The visualization result of the depth image containing human body behaviors through point cloud and voxelization is shown in fig. 3.

specifically, the performing spatial time series coding on the three-dimensional tensor corresponding to each time period in step (4) specifically includes:

(01) according to a sorting function S (v; u) ═ u ^t ·v _t Scoring the frame image; wherein u is ^t Representing the transpose of the vector resulting from the optimization of the sorting function,

mean feature, x, representing the depth image of the t-th frame _t Denoted as the t-th frame depth image,

representing a three-dimensional tensor obtained by voxelization of the t frame depth image; (02) optimizing the parameter u of the ranking function by means of a rankSVM such that the frame images following the time sequence have a greater score further along(ii) a (03) Converting the optimal value of the parameter u into a tensor of W H D, and using the tensor as a three-dimensional tensor space-time sequence of the three-dimensional tensor of the same scale corresponding to the time period after space time sequence coding; h, W, D represents the number of voxels in the three-dimensional space x, y, and z of the point cloud voxelized at the scale.

The present invention uses a structural risk minimization and maximum separation optimization framework, and the objective optimization problem can be expressed as:

the first term is a regularization term and the second term is a change-loss error penalty term.
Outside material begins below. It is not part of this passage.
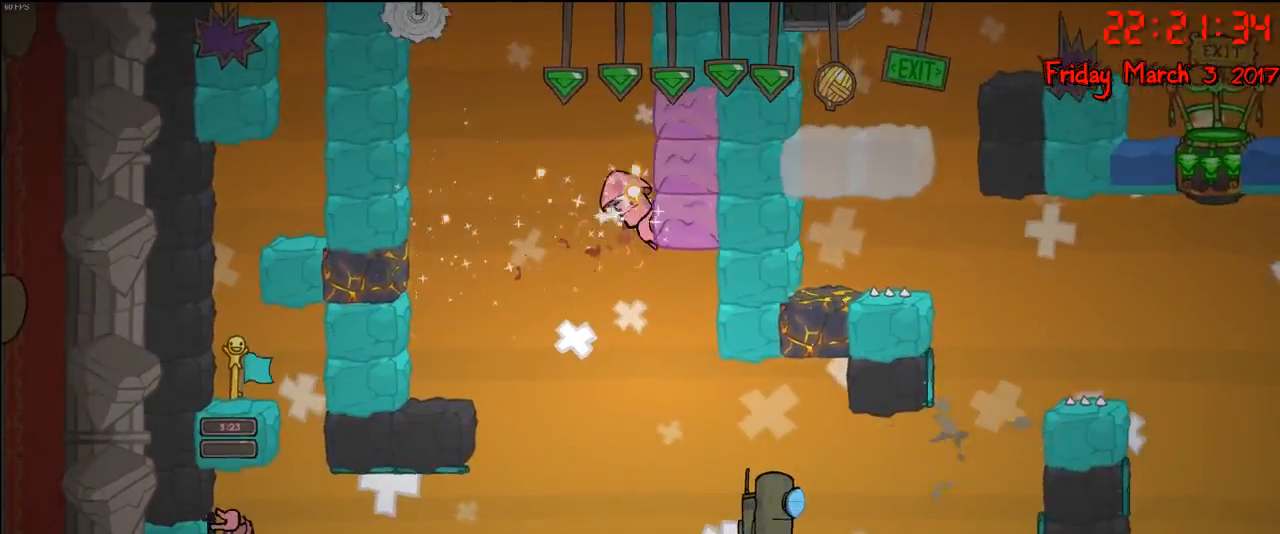
{"buttons": ["A"], "left_stick": "up-right", "right_stick": "center", "events": [[83, "left_stick", "right"], [183, "A", "down"], [183, "R2", "up"], [333, "A", "up"], [433, "A", "down"], [467, "left_stick", "up-right"]]}
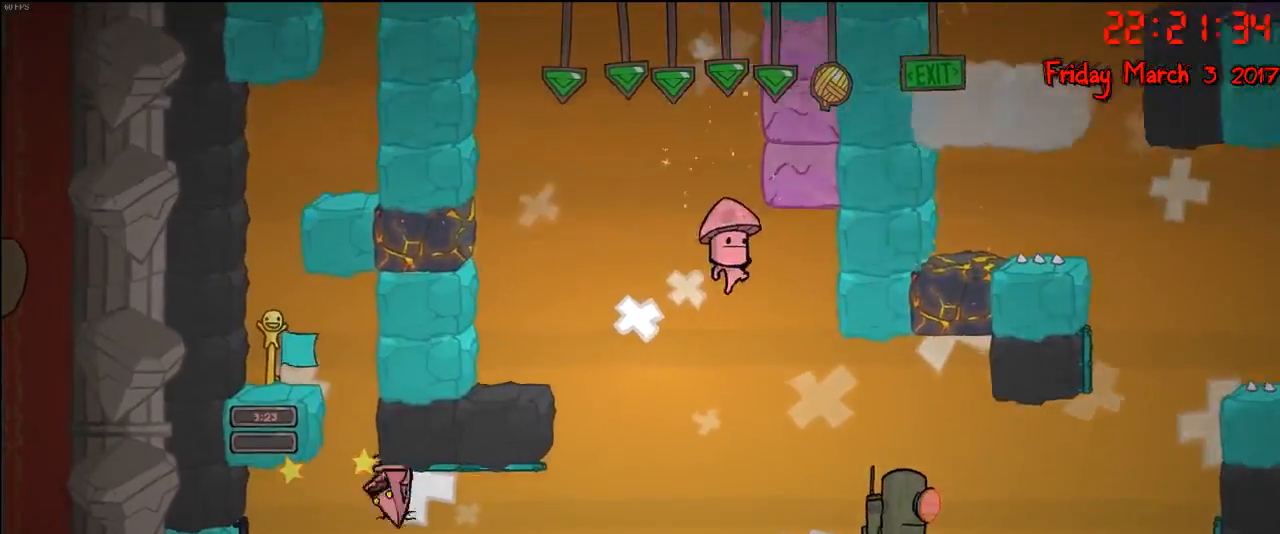
{"buttons": ["R2"], "left_stick": "up-right", "right_stick": "center", "events": [[17, "A", "up"], [17, "R2", "down"]]}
The above formula proves to be a convex optimization problem, which can be solved by using RankSVM, and the optimized parameter u is obtained ^* Can be a new representation of the entire sequence of feature tensors. Parameter u ^* The 3-dimensional tensor feature that becomes W.H.D after resize, and

the feature dimensions are consistent.

The above formula is simplified, and d represents a better parameter u to be obtained:

from

At first, the first approximate solution

Can therefore obtain

Summing the left series of numbers

α _t ＝2(N-t+1)-(N+1)(H _N -H _t-1 )

Wherein

The tensor characteristics of W × H × D that are finally desired to be obtained become:

in the present embodiment, α is used _t The tensor eigensequence is processed 2(N-t +1), formula α _t ＝2(T-t+1)-(T+1)(H _T -H _t-1 ) The second item in (2) is omitted, the coding effect is not influenced, and much time consumption is reduced. Visualization of results after rankPooling is shown in FIG. 4, in which the original video is equally divided into four segments, each segment has 1/2 overlapping parts, and in addition to the original full sequence time segments, a total of 5 time-series 3-dimensional tensors can be obtained.

specifically, the step (5) specifically includes:

(5.1) extracting the space position information corresponding to the three-dimensional tensor space-time sequence index and the time sequence information corresponding to the element values of the space position information to obtain M high-dimensional point cloud data (x, y, z, c) ₁ ,…,c _m ) Wherein M is the number of video segments obtained by time division of the depth video, M represents the number of point features with motion information in a three-dimensional tensor space-time sequence, and c represents the tensor value corresponding to the coordinateMotion information at the target (x, y, z) position;

more specifically, for the tensor obtained after encoding, the index of the tensor represents spatial position information, the value of an element in the tensor represents spatial time sequence information obtained after encoding, if the value of the tensor is 0, it is indicated that no motion information exists at the corresponding position, for the 3-dimensional tensor obtained in a plurality of time periods, voxels of which the values are all 0 under the same index are screened out, the spatial information and the motion information of the tensor value of the tensor index are extracted, and the information is stored as a high-dimensional point cloud format (x, y, z, c) ₁ ,…,c ₅ ) Thereby obtaining M high-dimensional point cloud data (x, y, z, c) ₁ ,…,c _m )。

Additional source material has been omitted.